___ RECORDS FOR THE TASK ___

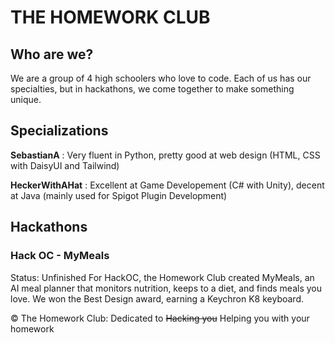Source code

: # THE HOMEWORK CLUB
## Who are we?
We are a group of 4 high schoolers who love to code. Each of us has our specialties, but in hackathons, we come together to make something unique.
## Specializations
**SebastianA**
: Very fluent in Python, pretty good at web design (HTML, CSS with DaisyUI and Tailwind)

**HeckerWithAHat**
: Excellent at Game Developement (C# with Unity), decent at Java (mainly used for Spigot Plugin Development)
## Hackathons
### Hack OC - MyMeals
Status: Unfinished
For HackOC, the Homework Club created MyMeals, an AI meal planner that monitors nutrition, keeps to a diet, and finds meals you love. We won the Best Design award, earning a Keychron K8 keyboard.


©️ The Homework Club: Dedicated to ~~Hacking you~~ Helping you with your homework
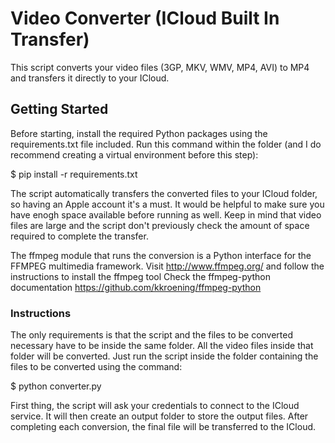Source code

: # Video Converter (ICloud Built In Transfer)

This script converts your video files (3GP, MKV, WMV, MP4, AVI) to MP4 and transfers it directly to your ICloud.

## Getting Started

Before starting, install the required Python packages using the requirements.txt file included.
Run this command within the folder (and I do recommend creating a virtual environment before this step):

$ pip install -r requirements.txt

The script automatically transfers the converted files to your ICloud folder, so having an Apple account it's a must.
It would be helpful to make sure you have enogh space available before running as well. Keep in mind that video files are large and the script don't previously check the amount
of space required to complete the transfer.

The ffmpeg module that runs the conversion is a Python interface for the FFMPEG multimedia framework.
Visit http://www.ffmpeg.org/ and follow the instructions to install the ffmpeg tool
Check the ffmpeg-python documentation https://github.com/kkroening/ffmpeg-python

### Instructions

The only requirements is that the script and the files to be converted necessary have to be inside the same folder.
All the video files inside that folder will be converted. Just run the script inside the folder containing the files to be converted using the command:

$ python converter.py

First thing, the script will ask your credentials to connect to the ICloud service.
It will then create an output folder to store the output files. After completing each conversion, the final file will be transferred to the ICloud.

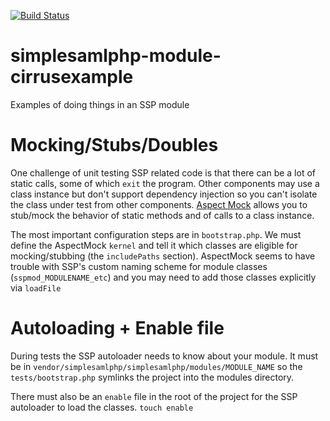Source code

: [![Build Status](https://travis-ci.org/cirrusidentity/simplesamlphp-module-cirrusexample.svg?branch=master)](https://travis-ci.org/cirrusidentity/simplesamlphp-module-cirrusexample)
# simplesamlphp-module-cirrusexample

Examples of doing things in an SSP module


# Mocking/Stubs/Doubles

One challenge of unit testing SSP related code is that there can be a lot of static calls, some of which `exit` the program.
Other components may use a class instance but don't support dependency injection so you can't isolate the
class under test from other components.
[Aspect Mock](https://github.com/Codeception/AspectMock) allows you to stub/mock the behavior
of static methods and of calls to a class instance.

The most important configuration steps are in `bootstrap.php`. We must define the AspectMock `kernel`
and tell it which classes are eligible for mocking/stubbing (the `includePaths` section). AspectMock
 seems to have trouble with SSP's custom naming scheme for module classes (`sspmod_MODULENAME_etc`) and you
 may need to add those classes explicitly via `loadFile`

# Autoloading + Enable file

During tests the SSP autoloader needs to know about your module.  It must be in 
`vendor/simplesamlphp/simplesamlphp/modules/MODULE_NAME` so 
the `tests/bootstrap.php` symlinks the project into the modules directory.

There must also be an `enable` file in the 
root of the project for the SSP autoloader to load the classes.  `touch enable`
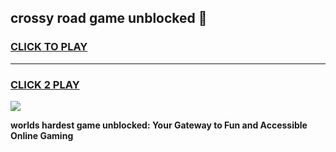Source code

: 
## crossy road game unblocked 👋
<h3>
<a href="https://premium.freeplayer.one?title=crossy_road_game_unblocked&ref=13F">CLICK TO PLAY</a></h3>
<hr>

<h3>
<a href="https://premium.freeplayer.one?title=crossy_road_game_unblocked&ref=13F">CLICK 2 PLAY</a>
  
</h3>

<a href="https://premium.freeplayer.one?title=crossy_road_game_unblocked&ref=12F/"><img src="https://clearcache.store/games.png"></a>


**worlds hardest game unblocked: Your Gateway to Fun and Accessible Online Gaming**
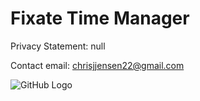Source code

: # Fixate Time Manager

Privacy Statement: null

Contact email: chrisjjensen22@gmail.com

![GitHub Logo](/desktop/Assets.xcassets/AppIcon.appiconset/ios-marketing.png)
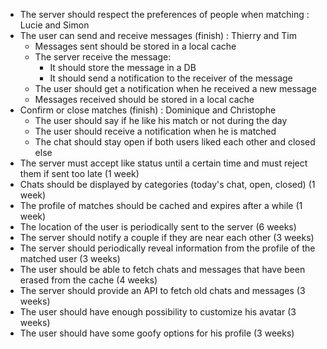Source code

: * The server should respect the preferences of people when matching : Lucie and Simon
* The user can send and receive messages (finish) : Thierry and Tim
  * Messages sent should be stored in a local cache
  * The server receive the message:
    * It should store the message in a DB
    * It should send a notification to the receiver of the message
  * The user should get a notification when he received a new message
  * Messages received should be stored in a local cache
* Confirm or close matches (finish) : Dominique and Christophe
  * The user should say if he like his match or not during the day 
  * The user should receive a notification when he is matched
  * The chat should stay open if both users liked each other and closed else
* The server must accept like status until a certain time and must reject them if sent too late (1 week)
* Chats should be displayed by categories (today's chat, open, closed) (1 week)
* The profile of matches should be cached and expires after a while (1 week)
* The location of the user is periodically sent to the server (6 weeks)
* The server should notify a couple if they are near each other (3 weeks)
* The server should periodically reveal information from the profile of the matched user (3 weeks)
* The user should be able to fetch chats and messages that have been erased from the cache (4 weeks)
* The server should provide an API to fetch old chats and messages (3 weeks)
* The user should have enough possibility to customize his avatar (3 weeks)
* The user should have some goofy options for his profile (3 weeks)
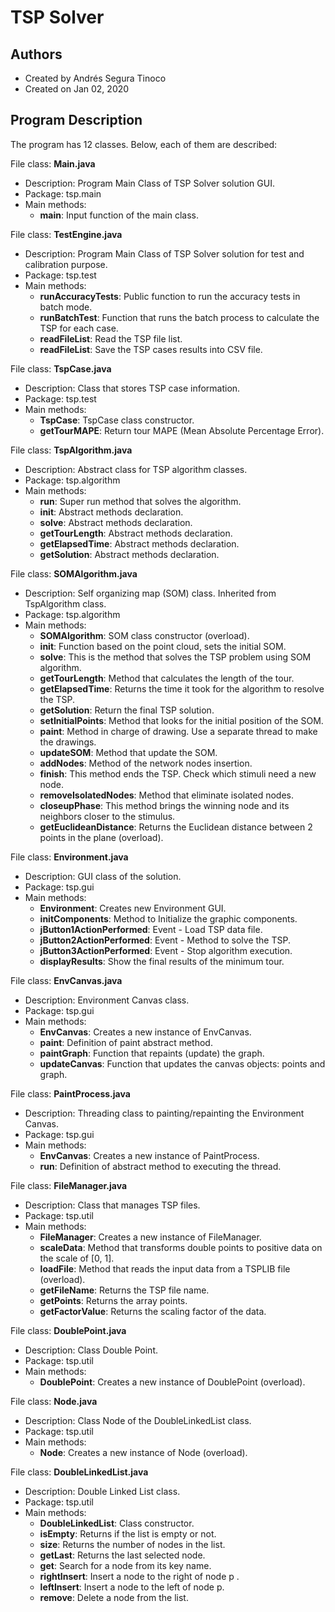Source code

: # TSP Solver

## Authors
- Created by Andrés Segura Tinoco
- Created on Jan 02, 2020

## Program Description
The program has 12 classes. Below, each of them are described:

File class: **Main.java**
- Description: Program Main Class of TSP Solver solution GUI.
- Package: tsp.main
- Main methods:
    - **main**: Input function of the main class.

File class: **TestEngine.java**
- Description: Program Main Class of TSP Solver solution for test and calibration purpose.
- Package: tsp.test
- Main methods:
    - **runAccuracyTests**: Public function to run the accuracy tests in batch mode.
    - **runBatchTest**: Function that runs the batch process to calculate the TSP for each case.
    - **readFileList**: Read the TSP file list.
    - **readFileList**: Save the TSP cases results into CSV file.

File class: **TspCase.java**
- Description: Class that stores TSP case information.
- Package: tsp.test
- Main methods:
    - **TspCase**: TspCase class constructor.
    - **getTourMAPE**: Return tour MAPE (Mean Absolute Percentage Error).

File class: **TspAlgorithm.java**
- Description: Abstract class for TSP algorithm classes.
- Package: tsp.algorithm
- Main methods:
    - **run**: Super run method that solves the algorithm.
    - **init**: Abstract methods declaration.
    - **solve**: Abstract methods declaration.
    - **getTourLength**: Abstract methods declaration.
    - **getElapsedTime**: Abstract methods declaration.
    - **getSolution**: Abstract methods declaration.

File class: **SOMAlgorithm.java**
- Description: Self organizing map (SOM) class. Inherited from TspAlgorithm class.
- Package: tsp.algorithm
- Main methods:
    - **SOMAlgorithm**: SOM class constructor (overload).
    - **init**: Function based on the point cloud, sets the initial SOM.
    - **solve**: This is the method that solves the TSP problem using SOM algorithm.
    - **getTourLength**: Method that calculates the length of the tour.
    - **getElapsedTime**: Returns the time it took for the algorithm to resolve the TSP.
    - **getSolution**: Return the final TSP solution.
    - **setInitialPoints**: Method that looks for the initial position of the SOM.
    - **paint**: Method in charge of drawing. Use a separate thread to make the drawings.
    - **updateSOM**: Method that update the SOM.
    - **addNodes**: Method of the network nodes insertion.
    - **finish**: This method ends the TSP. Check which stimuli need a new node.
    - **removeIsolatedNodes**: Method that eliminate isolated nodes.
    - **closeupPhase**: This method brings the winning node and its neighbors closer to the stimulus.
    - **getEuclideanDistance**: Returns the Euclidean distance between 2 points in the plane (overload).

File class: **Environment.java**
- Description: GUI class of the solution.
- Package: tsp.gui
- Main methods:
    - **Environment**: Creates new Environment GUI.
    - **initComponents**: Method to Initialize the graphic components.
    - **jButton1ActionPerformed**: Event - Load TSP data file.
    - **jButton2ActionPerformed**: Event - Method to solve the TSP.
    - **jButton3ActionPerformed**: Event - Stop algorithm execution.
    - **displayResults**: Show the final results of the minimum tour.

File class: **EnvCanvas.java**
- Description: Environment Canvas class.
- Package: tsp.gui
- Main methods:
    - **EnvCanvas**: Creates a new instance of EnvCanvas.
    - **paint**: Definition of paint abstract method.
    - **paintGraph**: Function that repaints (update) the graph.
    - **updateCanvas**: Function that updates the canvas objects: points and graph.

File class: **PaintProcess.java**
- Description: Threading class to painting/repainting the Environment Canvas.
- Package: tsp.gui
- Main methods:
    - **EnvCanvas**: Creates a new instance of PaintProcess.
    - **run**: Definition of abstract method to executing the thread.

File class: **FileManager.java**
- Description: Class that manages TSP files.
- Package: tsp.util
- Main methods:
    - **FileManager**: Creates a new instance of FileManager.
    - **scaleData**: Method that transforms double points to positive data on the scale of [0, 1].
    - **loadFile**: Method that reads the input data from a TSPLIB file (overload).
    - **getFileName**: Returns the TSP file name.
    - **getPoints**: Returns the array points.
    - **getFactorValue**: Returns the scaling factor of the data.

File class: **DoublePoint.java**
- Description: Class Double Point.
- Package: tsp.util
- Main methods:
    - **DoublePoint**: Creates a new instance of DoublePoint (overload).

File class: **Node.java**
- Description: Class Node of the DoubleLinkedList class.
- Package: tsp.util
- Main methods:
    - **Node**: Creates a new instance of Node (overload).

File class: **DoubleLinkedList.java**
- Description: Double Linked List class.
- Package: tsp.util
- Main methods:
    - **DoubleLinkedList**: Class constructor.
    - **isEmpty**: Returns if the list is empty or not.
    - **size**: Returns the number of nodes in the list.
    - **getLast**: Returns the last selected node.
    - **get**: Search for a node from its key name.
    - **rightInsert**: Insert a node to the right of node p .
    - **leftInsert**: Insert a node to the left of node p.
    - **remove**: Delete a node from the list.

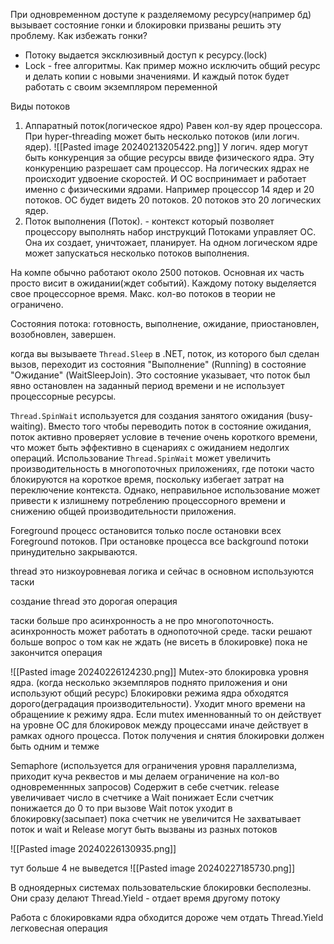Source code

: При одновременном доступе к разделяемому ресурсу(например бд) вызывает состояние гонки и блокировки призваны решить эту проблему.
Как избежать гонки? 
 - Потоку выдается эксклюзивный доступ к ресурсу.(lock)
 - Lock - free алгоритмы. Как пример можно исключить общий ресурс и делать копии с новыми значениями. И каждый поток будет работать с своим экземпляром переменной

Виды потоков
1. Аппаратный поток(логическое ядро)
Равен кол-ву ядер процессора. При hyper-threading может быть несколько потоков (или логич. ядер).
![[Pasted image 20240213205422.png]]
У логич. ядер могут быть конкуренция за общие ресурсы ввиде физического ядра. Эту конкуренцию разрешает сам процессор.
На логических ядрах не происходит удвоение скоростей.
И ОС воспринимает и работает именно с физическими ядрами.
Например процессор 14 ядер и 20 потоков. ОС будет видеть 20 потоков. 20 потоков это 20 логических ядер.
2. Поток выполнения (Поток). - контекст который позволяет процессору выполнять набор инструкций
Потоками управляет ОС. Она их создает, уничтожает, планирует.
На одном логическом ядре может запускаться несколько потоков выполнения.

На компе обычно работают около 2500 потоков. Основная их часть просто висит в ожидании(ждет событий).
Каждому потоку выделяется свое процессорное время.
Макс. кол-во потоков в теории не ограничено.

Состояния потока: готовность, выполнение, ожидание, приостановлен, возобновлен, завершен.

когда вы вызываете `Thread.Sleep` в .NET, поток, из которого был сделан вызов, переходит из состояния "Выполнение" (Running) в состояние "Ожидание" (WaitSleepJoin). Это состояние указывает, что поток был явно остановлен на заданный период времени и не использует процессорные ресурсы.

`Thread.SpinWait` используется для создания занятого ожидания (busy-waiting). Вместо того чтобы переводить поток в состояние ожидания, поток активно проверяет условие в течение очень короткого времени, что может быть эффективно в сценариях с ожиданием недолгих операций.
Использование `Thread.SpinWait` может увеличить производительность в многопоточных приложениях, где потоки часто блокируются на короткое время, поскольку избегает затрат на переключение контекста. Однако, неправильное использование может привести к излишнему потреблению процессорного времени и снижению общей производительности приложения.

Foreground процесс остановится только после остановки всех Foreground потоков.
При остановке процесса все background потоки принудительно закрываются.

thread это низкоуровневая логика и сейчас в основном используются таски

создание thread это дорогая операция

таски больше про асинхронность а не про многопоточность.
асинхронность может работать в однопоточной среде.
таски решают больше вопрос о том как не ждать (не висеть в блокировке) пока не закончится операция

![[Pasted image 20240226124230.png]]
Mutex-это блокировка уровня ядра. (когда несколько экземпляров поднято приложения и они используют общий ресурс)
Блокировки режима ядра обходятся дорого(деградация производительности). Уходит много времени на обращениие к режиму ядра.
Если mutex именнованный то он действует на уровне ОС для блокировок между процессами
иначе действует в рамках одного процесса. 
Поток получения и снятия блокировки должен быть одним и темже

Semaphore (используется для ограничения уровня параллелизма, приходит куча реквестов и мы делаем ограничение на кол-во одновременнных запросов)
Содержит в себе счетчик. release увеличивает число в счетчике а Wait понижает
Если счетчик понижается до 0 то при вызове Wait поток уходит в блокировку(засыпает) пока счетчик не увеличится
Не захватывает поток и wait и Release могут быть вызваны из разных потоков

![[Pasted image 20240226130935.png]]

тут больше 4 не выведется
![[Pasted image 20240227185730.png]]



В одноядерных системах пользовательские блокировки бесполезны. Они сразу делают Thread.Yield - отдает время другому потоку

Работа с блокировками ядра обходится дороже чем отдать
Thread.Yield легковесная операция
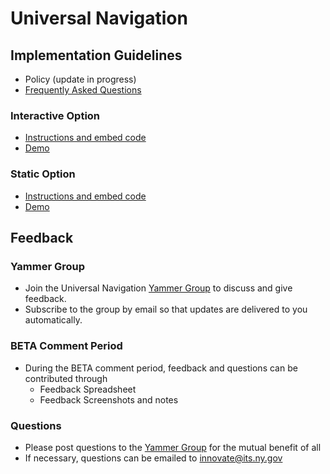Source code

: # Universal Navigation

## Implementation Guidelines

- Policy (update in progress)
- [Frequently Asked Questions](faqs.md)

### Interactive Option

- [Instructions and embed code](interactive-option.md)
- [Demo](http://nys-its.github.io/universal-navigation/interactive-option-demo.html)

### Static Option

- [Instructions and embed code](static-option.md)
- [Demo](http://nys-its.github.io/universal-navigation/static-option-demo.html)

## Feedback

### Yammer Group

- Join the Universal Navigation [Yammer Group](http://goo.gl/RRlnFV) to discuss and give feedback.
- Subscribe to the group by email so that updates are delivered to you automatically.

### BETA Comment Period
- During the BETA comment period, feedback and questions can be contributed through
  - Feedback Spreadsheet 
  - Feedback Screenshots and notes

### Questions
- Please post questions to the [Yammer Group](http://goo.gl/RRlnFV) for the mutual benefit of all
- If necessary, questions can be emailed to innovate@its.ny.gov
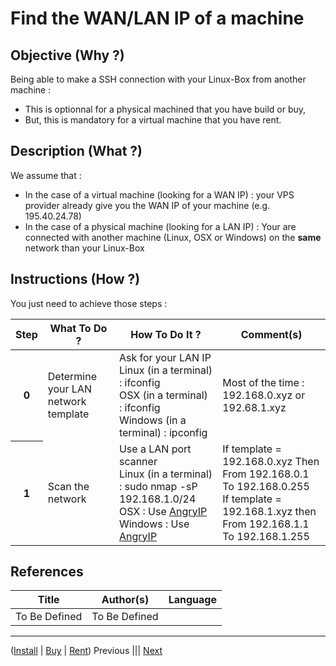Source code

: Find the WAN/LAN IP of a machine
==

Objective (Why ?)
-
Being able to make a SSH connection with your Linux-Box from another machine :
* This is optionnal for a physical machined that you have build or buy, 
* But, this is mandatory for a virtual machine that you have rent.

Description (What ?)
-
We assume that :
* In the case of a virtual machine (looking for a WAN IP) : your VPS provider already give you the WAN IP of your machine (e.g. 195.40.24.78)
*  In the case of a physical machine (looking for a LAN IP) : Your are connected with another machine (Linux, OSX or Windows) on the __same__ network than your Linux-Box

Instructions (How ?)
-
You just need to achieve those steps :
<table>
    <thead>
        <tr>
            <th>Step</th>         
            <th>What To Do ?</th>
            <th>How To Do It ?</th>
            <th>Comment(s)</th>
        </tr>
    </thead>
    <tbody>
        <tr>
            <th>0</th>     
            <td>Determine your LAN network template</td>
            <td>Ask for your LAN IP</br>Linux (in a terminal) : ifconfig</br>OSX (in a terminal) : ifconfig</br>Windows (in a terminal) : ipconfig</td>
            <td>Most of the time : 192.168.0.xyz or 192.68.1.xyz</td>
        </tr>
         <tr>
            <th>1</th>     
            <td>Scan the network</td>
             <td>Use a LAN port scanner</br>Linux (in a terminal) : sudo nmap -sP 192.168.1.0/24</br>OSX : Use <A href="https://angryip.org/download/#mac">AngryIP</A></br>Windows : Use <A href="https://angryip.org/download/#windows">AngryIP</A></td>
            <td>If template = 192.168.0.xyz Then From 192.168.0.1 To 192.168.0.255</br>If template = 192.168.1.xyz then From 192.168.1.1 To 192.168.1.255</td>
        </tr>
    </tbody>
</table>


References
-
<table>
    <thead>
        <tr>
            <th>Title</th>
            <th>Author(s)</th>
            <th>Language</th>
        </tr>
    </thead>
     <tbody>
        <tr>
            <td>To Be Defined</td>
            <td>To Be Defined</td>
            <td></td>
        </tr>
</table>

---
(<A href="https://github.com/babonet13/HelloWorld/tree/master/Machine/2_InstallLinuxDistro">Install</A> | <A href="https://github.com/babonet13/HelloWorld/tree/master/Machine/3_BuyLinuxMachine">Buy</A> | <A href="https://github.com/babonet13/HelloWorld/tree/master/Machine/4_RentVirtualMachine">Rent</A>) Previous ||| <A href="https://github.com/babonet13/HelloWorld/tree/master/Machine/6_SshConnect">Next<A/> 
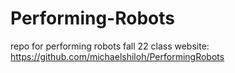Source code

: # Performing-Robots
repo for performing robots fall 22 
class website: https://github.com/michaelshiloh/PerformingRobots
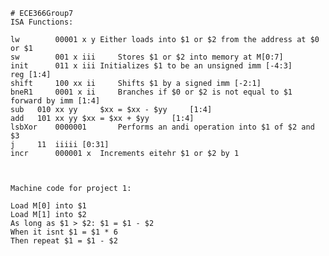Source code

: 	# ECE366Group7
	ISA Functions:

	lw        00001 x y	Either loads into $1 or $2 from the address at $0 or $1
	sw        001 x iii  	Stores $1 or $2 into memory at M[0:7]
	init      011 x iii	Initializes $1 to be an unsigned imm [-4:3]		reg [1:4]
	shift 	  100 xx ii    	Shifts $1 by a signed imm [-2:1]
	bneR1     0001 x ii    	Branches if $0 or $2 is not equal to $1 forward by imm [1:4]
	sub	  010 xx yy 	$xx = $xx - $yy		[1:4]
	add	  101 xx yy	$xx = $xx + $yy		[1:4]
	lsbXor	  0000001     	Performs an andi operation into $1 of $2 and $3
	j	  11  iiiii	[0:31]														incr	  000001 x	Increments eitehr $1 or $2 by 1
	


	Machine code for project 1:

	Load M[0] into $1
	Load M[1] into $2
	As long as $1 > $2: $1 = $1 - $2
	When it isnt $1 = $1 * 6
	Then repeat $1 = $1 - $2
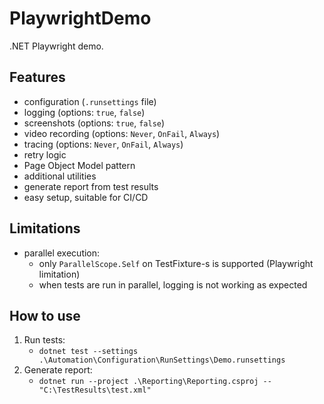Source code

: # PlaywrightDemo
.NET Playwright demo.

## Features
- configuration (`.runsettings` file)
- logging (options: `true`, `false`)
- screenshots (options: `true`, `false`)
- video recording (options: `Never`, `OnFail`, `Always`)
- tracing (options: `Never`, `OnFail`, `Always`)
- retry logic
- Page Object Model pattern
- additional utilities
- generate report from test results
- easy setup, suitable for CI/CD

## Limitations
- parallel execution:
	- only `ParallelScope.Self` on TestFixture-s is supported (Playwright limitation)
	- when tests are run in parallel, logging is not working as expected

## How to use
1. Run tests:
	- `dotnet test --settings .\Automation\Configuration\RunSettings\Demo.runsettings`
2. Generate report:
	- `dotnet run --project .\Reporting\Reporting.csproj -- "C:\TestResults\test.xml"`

___

(PROBLEM STATEMENT) I'd like the number of lines in the listing above that contain the string "conversion", and only the number.

(ANSWER TO THIS PROBLEM) 2